Letture superficiali

Per carattere, e per vizio professionale, ho sviluppato nel corso degli anni una ineradicabile idiosincrasia per i giudizi superficiali, specie se applicati alla critica di un testo. E il testo può essere letterario o, banalmente, lo stesso tuo prossimo in carne e ossa. Più le cose sono complesse – e si parla tanto di complessità, ai nostri giorni – più si ha fretta di sparare giudizi, rapidi e irriflessi, senza pensarci su tanto. Giudizi rapidi e, malauguratamente, definitivi. Prevale il bisogno di prendere parte immediata nella trincea delle idee. La vita corre, e non c’è tempo per fermarsi ad analizzare il dettaglio, altre opzioni, considerando le cose con un po’ di sano distacco.
Se poi il testo su cui sparare giudizi è il Mercante di Venezia, allora la mente va a nozze: niente di più facile e opportuno per dare sfogo alla corrività del giudizio. Povero Shakespeare!
Soffro in modo indicibile quando apprendo di una nuova messa in scena del Mercante. Ho sofferto tanti anni fa con Mario Scaccia, ho sofferto con Valerio Binasco, e penso che soffrirei non poco con Franco Branciaroli nella sua impresa di questi giorni, se è vero che ha detto al Corriere della sera (26 giugno 2022): “per gustarne il contenuto bisogna essere razzisti”. Shylock visto, una volta di più, come il ‘villain’, il malvagio, anziché come vittima di una società e di un sistema e di una cultura; Shylock visto ancora una volta come il ‘comico’, anziché come il tragico destinato alla sconfitta da una civiltà che civiltà forse non è. Shylock che ‘accetta di convertirsi’, anziché Shylock che è ‘costretto dalla società a convertirsi’ per sopravvivere.
Insomma, si continua imperterriti sulla scia delle letture superficiali, eliminando il testo dagli infiniti significati che vanno in altra direzione. La lettura si sottrae ai mille indizi che segnano un percorso di lettura sottile e ironico completamente diverso. Una società cristiano-veneziana (londinese?) che vede solo denaro, una società che non sa, essa stessa, che cosa sia la misericordia e il perdono. Dice Branciaroli: “gli ebrei non sono come i cristiani che possono perdonare”. Il Mercante di Venezia, a volerlo leggere non da cristiani, o non da razzisti, come dice l’attore, dice ben altro, basta volerlo leggere. La società cristiana di Venezia fa cadere il diverso nella sua trappola e lo tratta esattamente come si merita il diverso in una società che non accetta l’alterità.

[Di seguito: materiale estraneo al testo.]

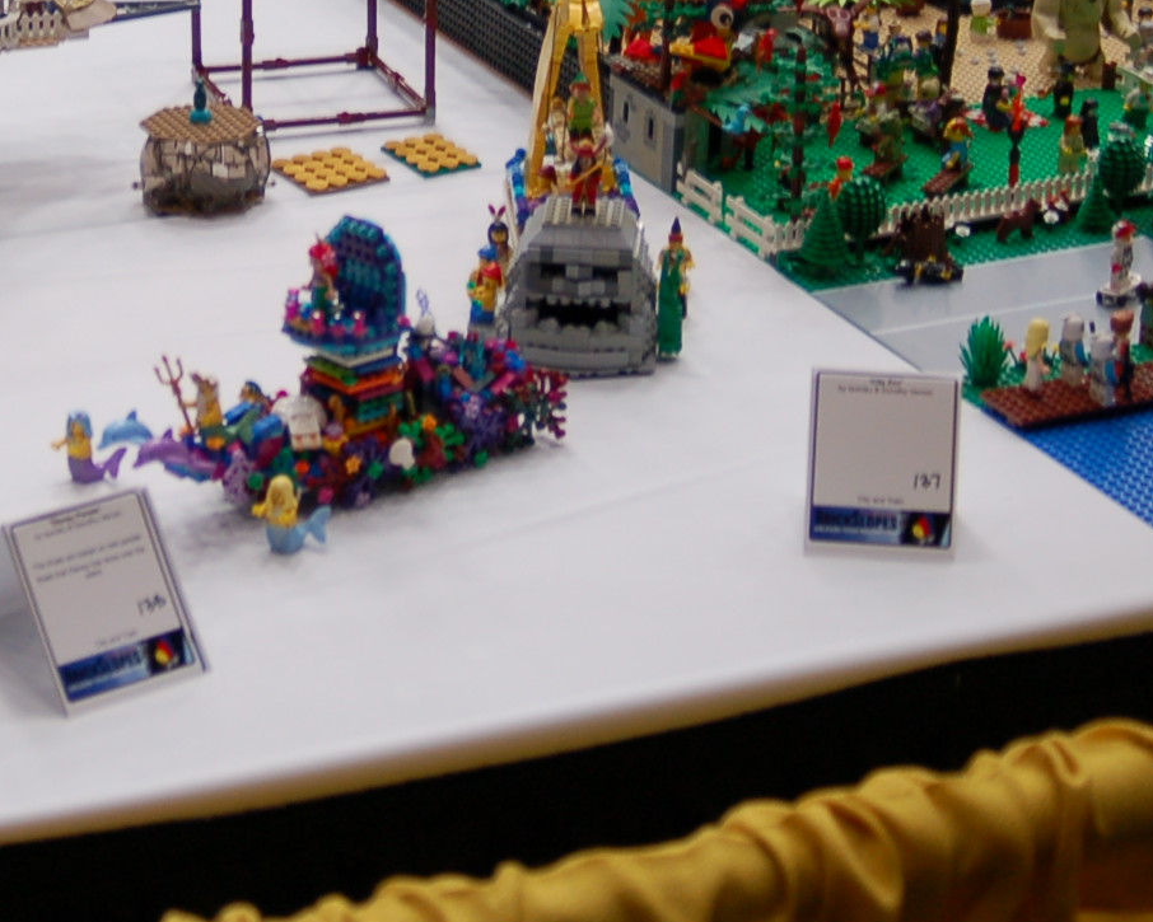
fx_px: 3345
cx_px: 224
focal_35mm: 98
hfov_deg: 19.4
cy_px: 102
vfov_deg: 15.5
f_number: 3.3
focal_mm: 28
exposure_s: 1/40
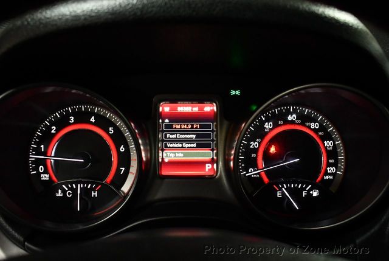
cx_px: 194
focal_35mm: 36
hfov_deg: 53.1
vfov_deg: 37.0
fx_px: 390
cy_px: 130
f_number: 3.5
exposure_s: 1/80
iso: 3200
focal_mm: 18
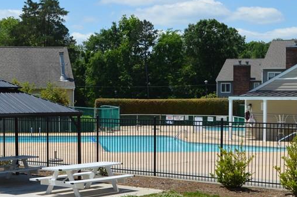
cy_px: 124
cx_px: 83
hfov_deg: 24.0
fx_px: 692
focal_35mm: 84
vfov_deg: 16.2
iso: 100
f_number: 8
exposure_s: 1/320
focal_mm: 26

Mi spiace dover citare me stesso. Me ne vergogno, ed è una cosa che un critico non dovrebbe mai fare in tutta la sua vita: è gigionesco, è narcisistico, ed è insopportabile. Ma Branciaroli, oltre al grandissimo Harold Bloom, che non era affatto “ebreo ortodosso”, ma che soffriva (un po’ come tutti noi) del complesso dell’ebreo perseguitato insofferente della persecuzione, avrebbe dovuto leggere anche qualche saggio più recente sui significati sottesi, ma ben presenti, del Mercante di Venezia. Internet ne offre facilmente le tracce, e il sito dell’università Ca’ Foscari di Venezia, in particolare.
Ogni tanto le interpretazioni vanno riviste. Non aggiornate, non revisionate nel senso deteriore deformante, ma riviste nel senso di approfondite, ricercate con rigore, con intelligente pazienza e acribia fra i risvolti linguistici e nell’azione complessiva del testo.
Si tratta in breve, di leggere il Mercante non da cristiano vincitore, non dalla parte del potere e del sopruso, non dalla parte di chi manipola e distorce, ma dalla prospettiva dell’ebreo irretito, strumentalizzato, schiacciato e sconfitto. Leggere il testo non dalla prospettiva del persecutore, ma da quella della vittima.
E magari evitare di ritornare all’antico e deleterio ritornello antigiudaico della libbra di carne come metafora della carne di Cristo!